Bij de tegenaanval rond Bachmoet loopt het leger van Oekraïne tegen vergelijkbare hindernissen op. En andersom is het niet anders: de Russen deden er bijna een jaar over om het relatief kleine Bachmoet in te nemen, ten koste van kolossale verliezen.
Drones zien elke beweging
Een van de grootste problemen is volgens Zaloezjny dat beide partijen door het gebruik van drones vrijwel elke beweging van de vijand real time kunnen volgen, dus ook troepenconcentraties of een colonne pantservoertuigen. Zo zag hij onlangs bij de bloedige Russische aanval op Avdiivka op een monitor hoe „140 Russische machines in brand stonden – vernietigd binnen vier uur nadat ze binnen het bereik van onze artillerie kwamen”.
De Russen die op de vlucht sloegen werden achtervolgd met door op afstand bestuurde Oekraïense drones uitgerust met camera’s en explosieven. Andersom, als de Oekraïners in de aanval gaan, is het niet anders, zegt Zaloezjny. Ook met tanks van westerse makelij. „Het simpele feit is dat wij alles zien wat de vijand doet, en zij zien alles wat wij doen. Om dat te doorbreken hebben we iets nieuws nodig, zoals het buskruit dat de Chinezen uitvonden en dat wij nog steeds gebruiken om elkaar te doden.”
Lees ook
Met nieuwe offensieven willen Moskou én Kyiv voor de winter hun posities aan het front versterken
In het interview met The Economist geeft Zaloezjny eerlijk toe dat hij het verloop van het tegenoffensief anders had ingeschat. Het Oekraïense leger zou volgens hem na het slechten van de Russische verdedigingslinies met 30 kilometer per uur moeten kunnen oprukken. „Als je de NAVO-handboeken leest en de berekeningen maakt, zoals wij hebben gedaan, zou vier maanden voor ons genoeg hebben moeten zijn om de Krim te bereiken, op de Krim te vechten, terug te keren, en nog een keer naar binnen te trekken”, zegt Zaloezjny.
Troepenroulatie
Toen de doorbraak lange tijd uitbleef en zijn troepen bleven steken rond de Russische mijnenvelden, ging de generaal twijfelen. „Eerst dat ik dat er iets verkeerd was met onze commandanten, dus ik heb een aantal van hen vervangen. Toen dacht ik dat onze soldaten misschien niet klaar waren voor deze operatie, dus ik ging soldaten rouleren in sommige brigades.” Maar ook die ingrepen maakten geen verschil aan het front; het bracht Zaloezjny gaandeweg tot het inzicht dat de technologische ontwikkeling van beide strijdende partijen tot een patstelling heeft geleid.
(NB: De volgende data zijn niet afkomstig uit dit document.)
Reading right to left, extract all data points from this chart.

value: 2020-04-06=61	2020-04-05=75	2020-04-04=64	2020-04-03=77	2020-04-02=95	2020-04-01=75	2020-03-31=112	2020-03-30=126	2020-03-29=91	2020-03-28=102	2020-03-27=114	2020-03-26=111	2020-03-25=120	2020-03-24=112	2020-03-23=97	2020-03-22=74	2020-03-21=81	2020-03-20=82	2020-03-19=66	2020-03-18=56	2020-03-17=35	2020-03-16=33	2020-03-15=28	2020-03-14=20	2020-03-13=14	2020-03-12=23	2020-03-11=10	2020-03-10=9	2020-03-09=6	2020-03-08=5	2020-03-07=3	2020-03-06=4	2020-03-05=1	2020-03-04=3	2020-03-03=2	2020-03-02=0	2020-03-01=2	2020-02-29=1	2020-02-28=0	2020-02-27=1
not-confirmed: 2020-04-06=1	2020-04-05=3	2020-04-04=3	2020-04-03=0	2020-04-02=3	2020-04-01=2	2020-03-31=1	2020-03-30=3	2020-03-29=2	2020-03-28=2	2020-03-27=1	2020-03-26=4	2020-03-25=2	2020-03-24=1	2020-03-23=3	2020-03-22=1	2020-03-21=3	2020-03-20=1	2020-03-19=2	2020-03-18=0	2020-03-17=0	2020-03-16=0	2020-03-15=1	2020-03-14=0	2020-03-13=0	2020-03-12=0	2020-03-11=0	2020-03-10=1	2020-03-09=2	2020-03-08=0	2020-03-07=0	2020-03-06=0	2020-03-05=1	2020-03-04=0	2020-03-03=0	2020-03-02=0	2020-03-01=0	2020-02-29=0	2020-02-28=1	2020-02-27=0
Daarnaast erkent hij dat hij heeft onderschat hoeveel verliezen de Russen bereid zijn te incasseren. Zaloezjny ging ervan uit dat enorme Russische verliezen op het slagveld Moskou zouden dwingen tot het opgeven van de oorlog. „Dat was mijn fout. Aan de zijde van Rusland zijn ten minste 150.000 doden gevallen. In elk ander land zouden zulke aantallen slachtoffers de oorlog hebben beëindigd.”
Wat nu dreigt, is een lange oorlog, met twee partijen die feitelijk even sterk zijn, en elkaar hard kunnen raken en uitputten, maar niet verslaan. Een lange oorlog is volgens Zaloezjny in de regel in het voordeel van één van de strijdende partijen. In dit geval, is dat in het voordeel van de Russen. „Want het geeft hen de mogelijkheid zich te herpakken en zijn militaire macht opnieuw op te bouwen.”